No. A high share premium can be the consequence of perfectly valid, legal, commercial decisions taken by the Company.
A high share premium is the result of 3 factors, all of which are individually valid business decisions taken by a company:
* Valuation
* Low share base
* Low face or par value
If one were to take the example of two companies with the same valuation but different outstanding shares:
An increase in any of the factors, viz, valuation, outstanding shares or face value, creates a massive difference in the share premium, showing how a high share premium is not an indicator of unaccounted funds.
Companies Act, 2013 does not prescribe a minimum paid-up capital for a private company. As such, entrepreneurs can start a business with any amount and raise funds from investors for scale.
3: What Is Section 68?
Section 68 is an anti-abuse measure which serves as a means of “preventing the generation and circulation of unaccounted funds”.
If any money received by a person for which said person doesn’t offer a valid explanation about the nature or source of the funds, to the satisfaction of the taxman, such amount can be liable to tax as per this section.
4: Who Pays “Angel Tax” And Tax Under Section 68?
The private limited company pays “Angel Tax” and tax under Section 68, not the investors.
5. What are the chances that my company may get picked up for scrutiny under Computer Aided Scrutiny Selection (CASS) for Angel Tax or Section 68?
As CASS is a computer-based system, the following may be criteria it employs for selecting cases:
* Has the Company issued shares at a premium?
* Is the amount raised by the Company substantial?
* Is the Company loss-making?
Basis discussions with experts as well as companies who have received such notices, these seem to be the common criteria for selection. Other criteria would also apply.
If your company meets the aforementioned criteria, you may end up getting such a notice. It's best to prepare for the same.
6. What should one do after receiving such a notice?
1. First, reach out to a CA/Tax Advisor who has worked on this before. Time is of the essence.
2. Inform your investors of such a notice and ask them for the information provided in the Tax Notice
3. Collate all the information required in the notice
Respond to all the queries on time – even if the response is that the Company was unable to secure the information, note it down in writing
7: What happens if my investors do not want to give confidential information such as their bank statements and tax returns?
This is understandable.
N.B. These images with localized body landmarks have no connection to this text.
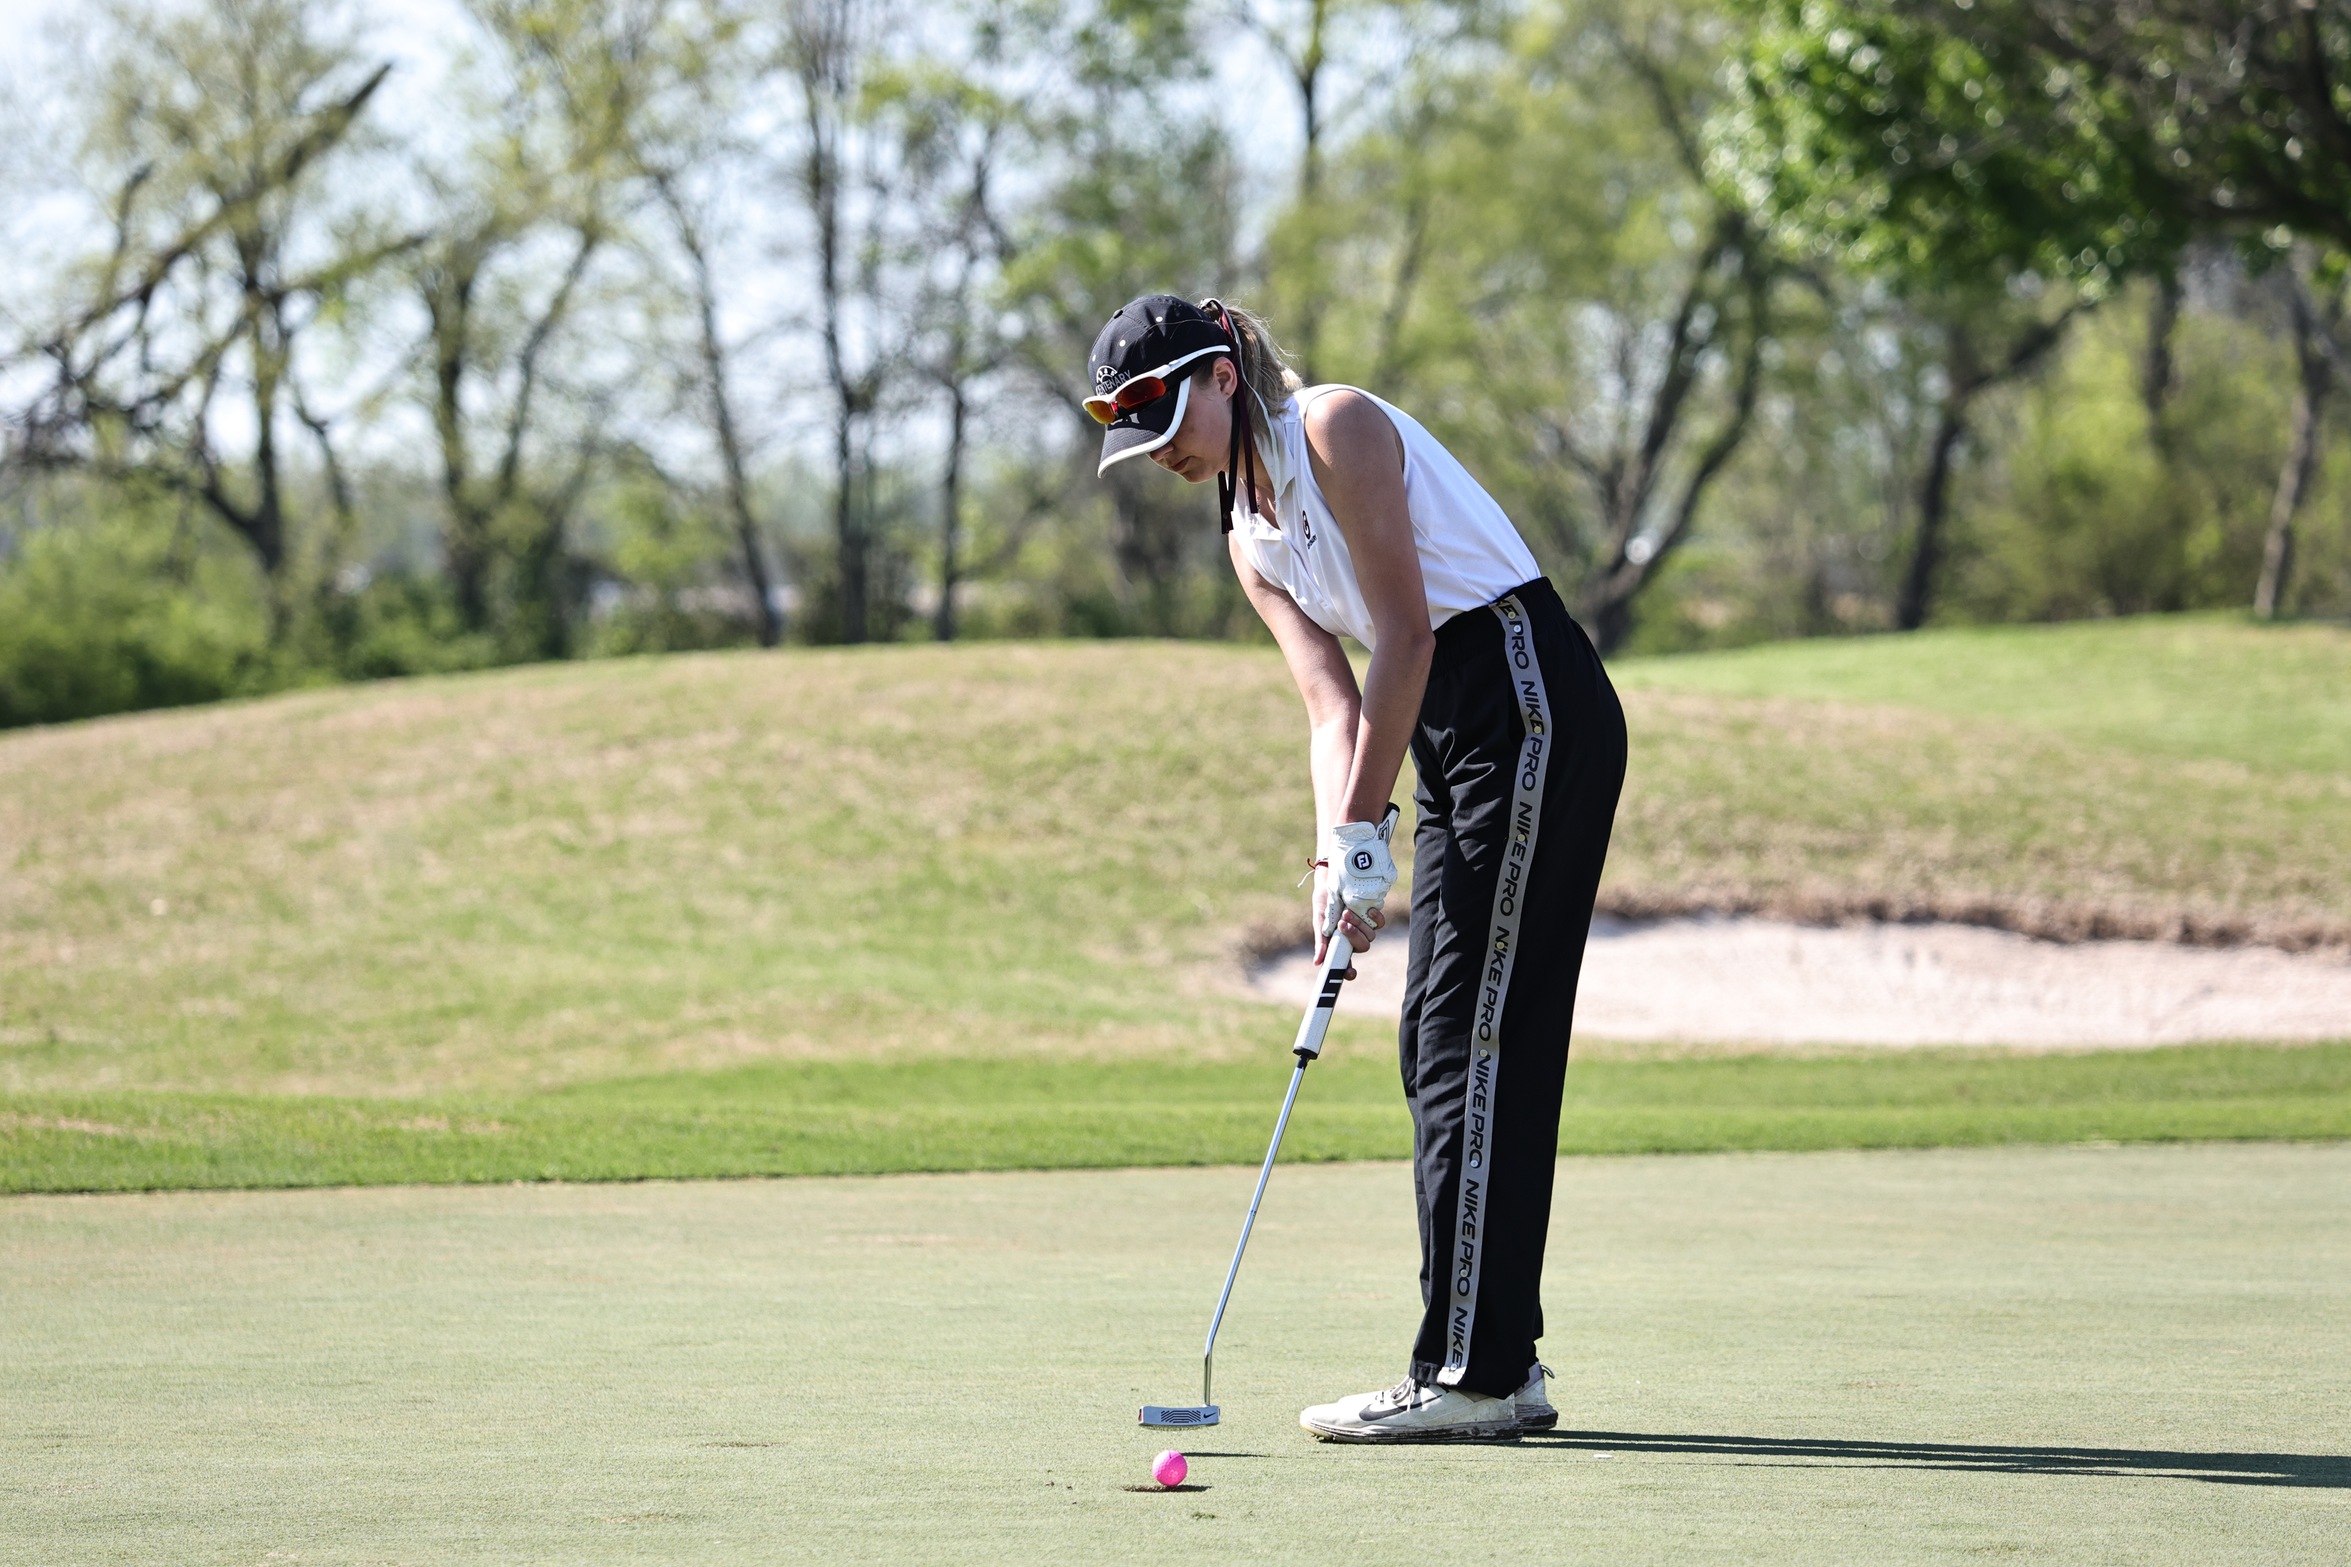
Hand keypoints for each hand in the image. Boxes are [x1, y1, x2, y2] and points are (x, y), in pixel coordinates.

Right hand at [1312, 816, 1396, 969]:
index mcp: (1339, 940)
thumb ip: (1321, 940)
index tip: (1351, 974)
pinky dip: (1374, 917)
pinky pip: (1379, 921)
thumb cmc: (1324, 896)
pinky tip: (1367, 908)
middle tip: (1342, 924)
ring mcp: (1365, 924)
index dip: (1349, 971)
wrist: (1334, 872)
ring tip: (1348, 911)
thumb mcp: (1320, 916)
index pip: (1346, 962)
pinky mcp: (1373, 912)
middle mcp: (1353, 935)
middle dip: (1354, 938)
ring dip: (1360, 926)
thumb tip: (1318, 963)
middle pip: (1362, 948)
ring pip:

The taxman has powers under Section 133(6) of the Income Tax Act, 1961, to directly seek such information from any taxpayer.
* Make attempts to ask your investors for such data
* If they refuse to provide it, ask them for a letter which should state the following:
- Name, contact details and PAN of the Investor
- That the Investor has invested in the Company
- Details of the investment (number of securities, face value and share premium)
- The Company has asked for sensitive information such as tax returns, bank statements, etc
- Owing to the sensitive nature of the information, the Investor is not inclined to share the same with the Company
- However, the Investor can share the same with the Tax Department in a secure, confidential matter if the Tax Department sends a request for the same.
- That the Investor shall fully cooperate with the Tax Department on this
- Collate responses and send it to the Tax Department on time. Even an email or letter from the investors should work. Speak with your tax advisor on this.
Founders must take note that the intent of Angel Tax and Section 68 is to prevent abuse, and they are not intended for genuine companies. The Tax Department has a challenging task of handling such matters, and a proper response has helped many genuine startups to navigate these notices. Knowledge is key and should be shared to ensure that Angel Tax does not derail the arduous journey of a founder.
Siddarth Pai is Founding Partner, 3one4 Capital. Views are personal, and do not represent the stand of this publication.